**** Study text ****

Near-identical performance across models suggests context enrichment is the dominant factor.

A striking finding: the choice of embedding model has minimal impact once context enrichment is applied. All three models achieve 89.9-90.3% Recall@20 with the best strategy. This suggests that context enrichment—not embedding quality—is the dominant factor for pharmaceutical retrieval.

Key Takeaways

Key Findings

📊
Context is the dominant factor

Context enrichment accounts for 75-80% of the failure rate reduction. The specific embedding model used has relatively minor impact once context is applied.

🎯
Reranking provides consistent gains

Adding a reranking stage improves results by 1-3 percentage points across all configurations, with the largest impact on OpenAI embeddings.

⚠️
~10% of queries remain hard

Even the best strategy fails on queries where products have near-identical regulatory requirements or highly similar content across chunks.

🔄
Hybrid provides marginal benefit

Without context enrichment, hybrid (embedding + BM25) adds 1-3 points. With context enrichment, the additional benefit shrinks to under 1 point.

Implications for RAG System Design

For teams building retrieval systems for pharmaceutical or other specialized domains, this benchmark highlights several design principles:

  • Entity disambiguation is critical. Domain-specific retrieval often involves entities with similar names but different meanings. Standard embeddings conflate these; context enrichment separates them.

****

#### Problems and tasks
(a) Answer these questions on the text on pharmaceutical retrieval:
(i) What Recall@20 range do all three embedding models reach with the best strategy?
(ii) By how much does adding a reranking stage improve results?
(iii) With context enrichment applied, how large is the additional benefit of hybrid retrieval?
(b) Extend the text on pharmaceutical retrieval, beginning after its last sentence.
The lines that follow the text are not needed here.

**** Supplied records ****

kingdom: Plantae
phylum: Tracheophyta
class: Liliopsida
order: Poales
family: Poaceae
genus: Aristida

****
**** Supplied records ****

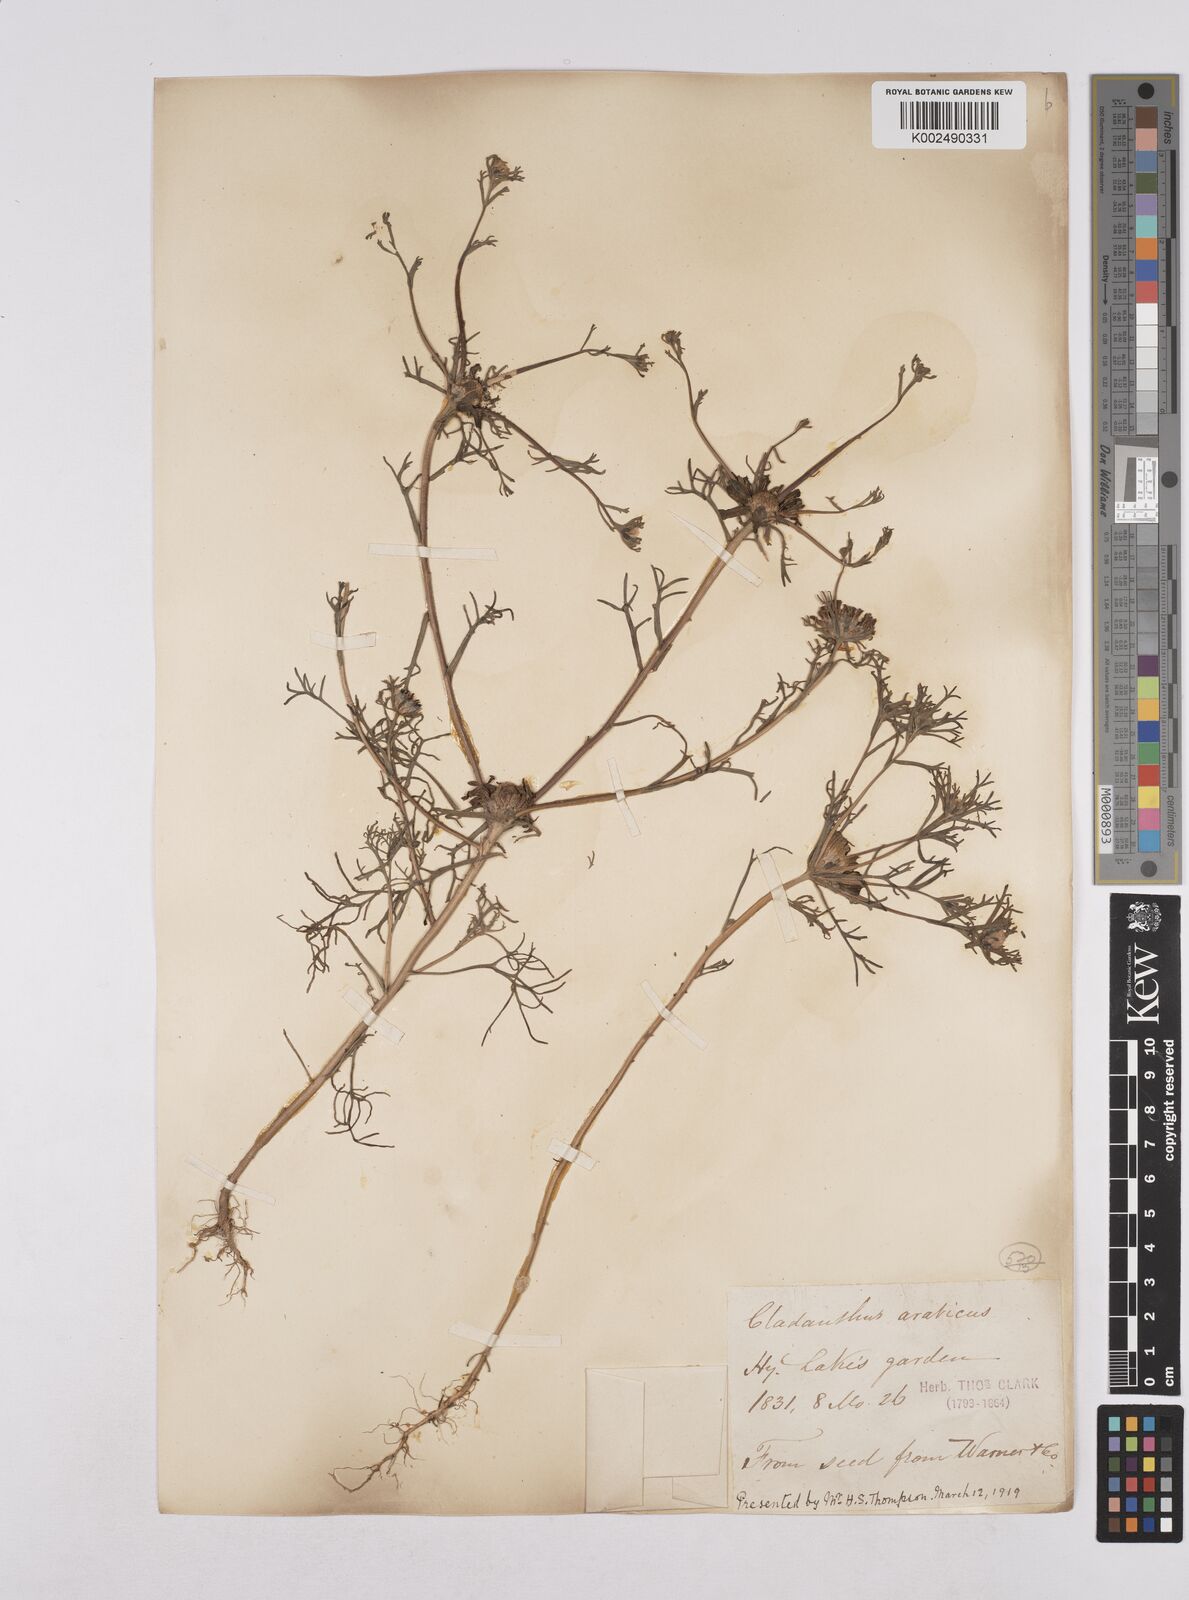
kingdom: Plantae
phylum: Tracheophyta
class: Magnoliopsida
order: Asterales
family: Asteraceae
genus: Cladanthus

****

#### Responses per task
(a)
(i) 89.9-90.3%
(ii) By 1-3 percentage points across all configurations
(iii) Under 1 point

(b)
  • Invest in context enrichment before embedding models. Switching from OpenAI to Gemini embeddings gains 3 percentage points. Adding context enrichment gains 37 points. The priorities are clear.
  • Reranking is worth the latency cost. For high-stakes applications, the consistent 1-3 point improvement from reranking justifies the additional compute.
  • Test on domain-specific hard negatives. Generic retrieval benchmarks (MTEB, BEIR) don't capture entity confusion. Domain-specific evaluation is necessary to understand real-world performance.

Limitations

Several limitations should be noted:

  • Domain specificity: Results are from FDA pharmaceutical guidance documents. Performance on other regulatory corpora requires separate validation.
  • Static corpus: The benchmark reflects a point-in-time snapshot. As FDA updates guidance documents, the benchmark would need refreshing.
  • Levenshtein-based confusability: Our approach captures orthographic similarity but may miss phonetic or semantic confusability.

The remaining 10% failure rate represents cases where products have genuinely similar regulatory requirements—a fundamental ambiguity that retrieval alone cannot resolve.


📚 Reference

Ritivel Labs Inc.. “Confusable Pharmaceutical Product Names: A Retrieval Benchmark.” Technical Report (2026).

Tags

RAGRetrievalAIDrug NamesBenchmarkEmbeddingsNLP
Nirmit Arora

Written by

Nirmit Arora

Co-Founder & CTO

Building AI-native regulatory automation at Ritivel. Passionate about accelerating life-saving therapies through technology.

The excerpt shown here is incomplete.